Technical Summary

My research focuses on harnessing artificial intelligence (AI) to transform experimental design in additive manufacturing (AM), moving away from inefficient trial-and-error methods. The inherently dynamic nature of AM, where multiple factors interact during the 3D printing process, makes real-time adjustments essential for producing high-quality and cost-effective products. By incorporating multi-modal data - combining multivariate measurements such as temperature, pressure, material properties, and laser speed with time-series data that tracks these variables throughout the printing process and image data that monitors shape, texture, and structural integrity in real time - I aim to create AI systems that optimize experimental designs and adapt dynamically as new information becomes available.

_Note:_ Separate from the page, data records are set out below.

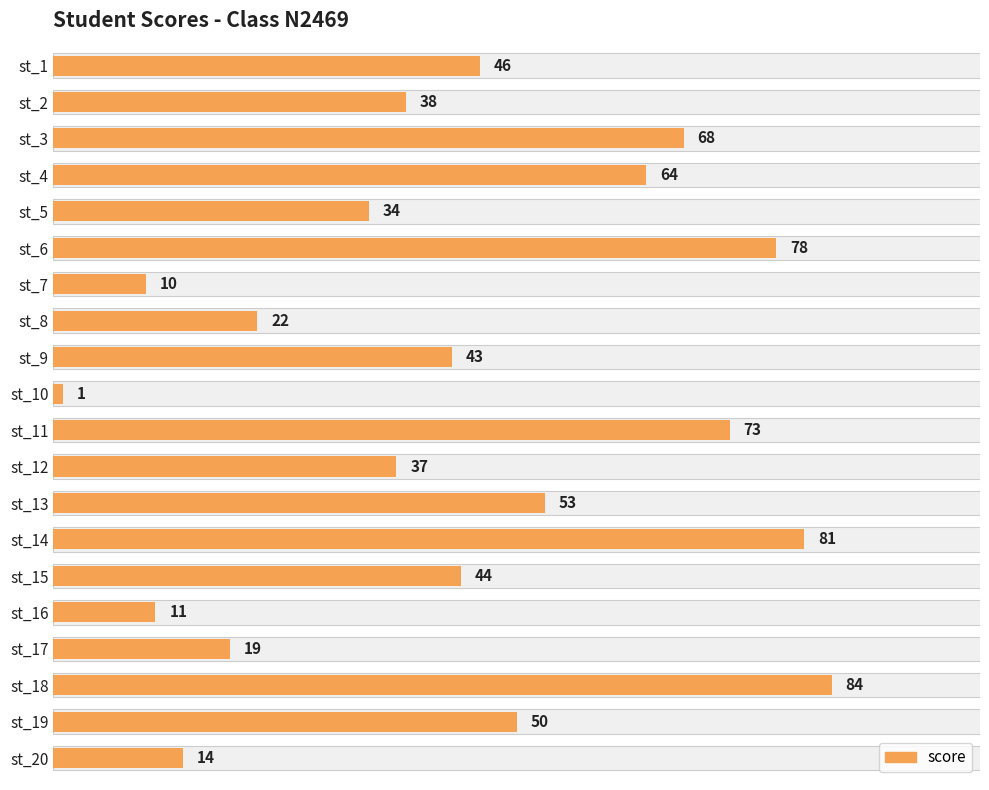

Reading left to right, list all the values displayed in this chart.

46	38	68	64	34	78	10	22	43	1	73	37	53	81	44	11	19	84	50	14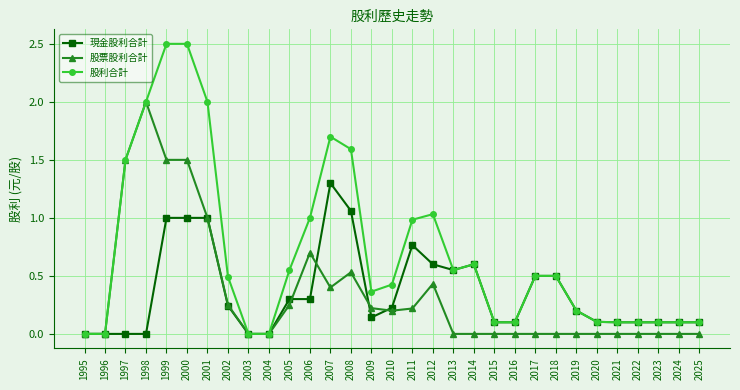

How many lines are shown in the chart?

3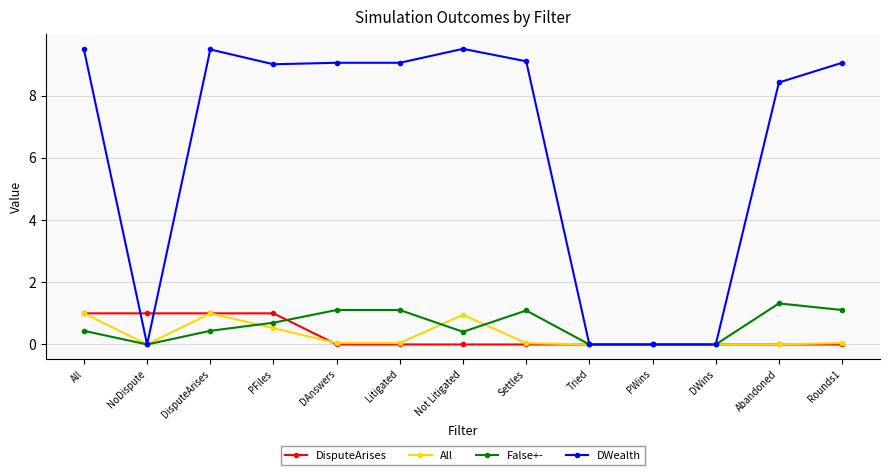

Which series changed the most between Settles and Tried?

DWealth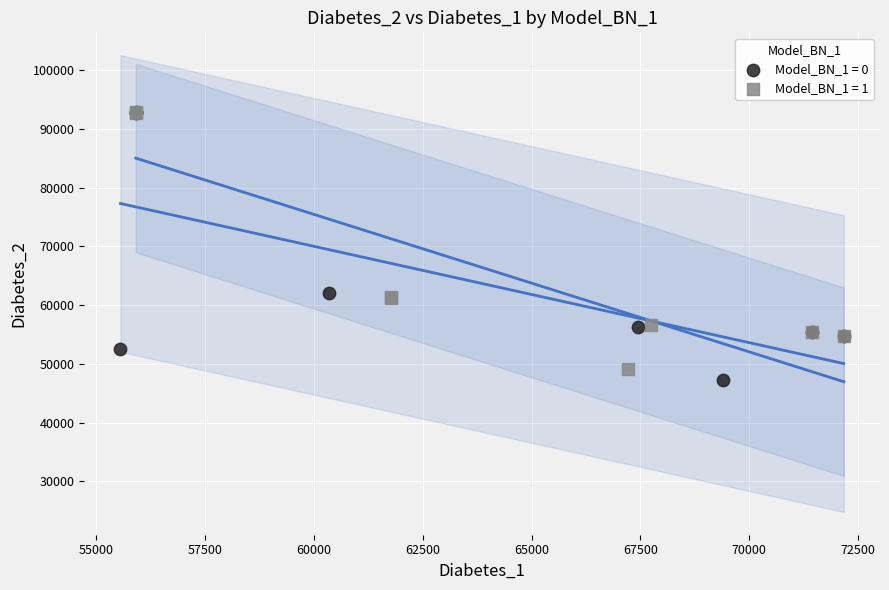

Which series has the widest spread of Y values?

Model_BN_1 = 0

This approach addresses critical challenges in AM, particularly in multi-objective optimization, where manufacturers must balance competing goals like strength, durability, weight, and cost. By improving efficiency, reducing waste, and enabling real-time decision-making, AI-driven experimental design has the potential to significantly streamline AM processes while enhancing the quality of printed components. The ability to make real-time adjustments ensures that every part meets stringent industry standards, particularly in sectors such as aerospace and healthcare.

I am also developing machine learning models to predict the mechanical properties of printed products using real-time data collected during the printing process. These predictive models enable immediate adjustments to key parameters like laser speed or material feed rate, ensuring final products align with desired specifications.